Economic data released last month was solidly robust, with manufacturing continuing its recent expansion, non-farm payrolls surging, initial unemployment insurance claims touching a 17-year low, and consumer confidence continuing to hit post-crisis highs. Even the Dallas Fed Manufacturing index outlook skyrocketed to 24.5. That measure is a diffusion index and indicates that a full 91% of respondents view business as improving or remaining the same – while only 8.7% suggested the economy slipped. To put that into perspective last year the measure bottomed at -35.8, when only 61% of respondents were looking for business to improve or remain stable. That’s directly attributable to the improvement in energy prices over the last year and the impact they have on the region.
Also noteworthy during the month was the continued uptick in inflation. Headline CPI rose 2.5% compared to the same period last year, and CPI ex-food and energy, the so called core measure rose 2.3% over the same period. The core measure is significant in that it is a better representation of the trends in inflation.
The accelerating data seems to have been enough to convince the perpetually dovish Federal Reserve that monetary policy is way too accommodative. Over the course of the last three weeks, Fed speaker after Fed speaker have said that March was a “live” meeting and that Fed Funds target rate could be raised if economic data continued at the current pace. For further emphasis, they’ve all suggested that the markets should be prepared for a total of three rate hikes this year. Judging by valuation in the stock and bond prices, the capital markets seem skeptical of the hawkish talk. For February bond yields were modestly higher, while equity indices continued to soar. Similarly, the major foreign exchange pairs have been remarkably stable, despite the significant divergence in monetary policy in Europe, the United Kingdom, and Japan. The U.S. dollar has traded in a fairly narrow range since the rate hike, frustrating forecasters who predicted a much stronger “buck.” Many of those forecasters have based their targets on the expectation that negative interest rates in Europe would force Euro savers into the U.S. market. The problem with that thesis is that to do so, European investors inherit an equity-like risk to generate the approximately 1.5% U.S. deposits offer over the average European savings rate. As for the idea that a European investor could make a dollar denominated investment and hedge the currency exposure, that is flat wrong. The foreign exchange market is highly efficient at arbitraging away that advantage with the cost of the hedge wiping out nearly all the interest rate differential.

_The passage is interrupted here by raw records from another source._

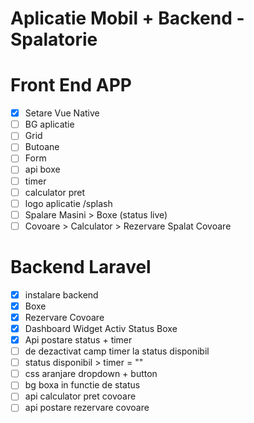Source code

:# Aplicatie Mobil +  Backend - Spalatorie

# Front End APP
- [x] Setare Vue Native
- [ ] BG aplicatie
- [ ] Grid
- [ ] Butoane
- [ ] Form
- [ ] api boxe
- [ ] timer
- [ ] calculator pret
- [ ] logo aplicatie /splash
- [ ] Spalare Masini > Boxe (status live)
- [ ] Covoare > Calculator > Rezervare Spalat Covoare  

# Backend Laravel
- [x] instalare backend
- [x] Boxe
- [x] Rezervare Covoare
- [x] Dashboard Widget Activ Status Boxe
- [x] Api postare status + timer
- [ ] de dezactivat camp timer la status disponibil
- [ ] status disponibil > timer = ""   
- [ ] css aranjare dropdown + button
- [ ] bg boxa in functie de status
- [ ] api calculator pret covoare
- [ ] api postare rezervare covoare 
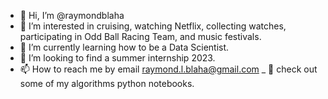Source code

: - 👋 Hi, I’m @raymondblaha
- 👀 I’m interested in cruising, watching Netflix, collecting watches, participating in Odd Ball Racing Team, and music festivals.
- 🌱 I’m currently learning how to be a Data Scientist. 
- 💞️ I’m looking to find a summer internship 2023.
- 📫 How to reach me by email raymond.l.blaha@gmail.com
_ 👀 check out some of my algorithms python notebooks. 
<!---
raymondblaha/raymondblaha is a ✨ special ✨ repository because its `README.md` (this file) appears on your GitHub profile.
You can click the Preview link to take a look at your changes.
--->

While it’s seems likely that there will be a rate hike at the March meeting, attention will quickly shift to the post meeting press conference and Chair Yellen’s comments on the pace of hikes going forward. If the board decides that an additional rate hike at the June meeting may be needed, she’ll need to articulate that possibility now. We get the sense that markets aren’t exactly prepared for such a discussion. Stock indices are trading close to record highs, buoyed by corporate buy backs and the seemingly insatiable appetite of price insensitive ETF buyers. Equally vulnerable is the bond market. With CPI at 2.50%, the 10-year U.S. Treasury note under normal circumstances would be yielding 4% to 4.5%, not the 2.5% that it offers today. The same goes for short term interest rates. The one year Treasury bill currently yields 98 basis points. That’s implying one rate hike and a small probability of a second. Working through the math, that security would underperform the market should the Fed raise rates three times. With so many “crowded” trades in the market, caution is warranted.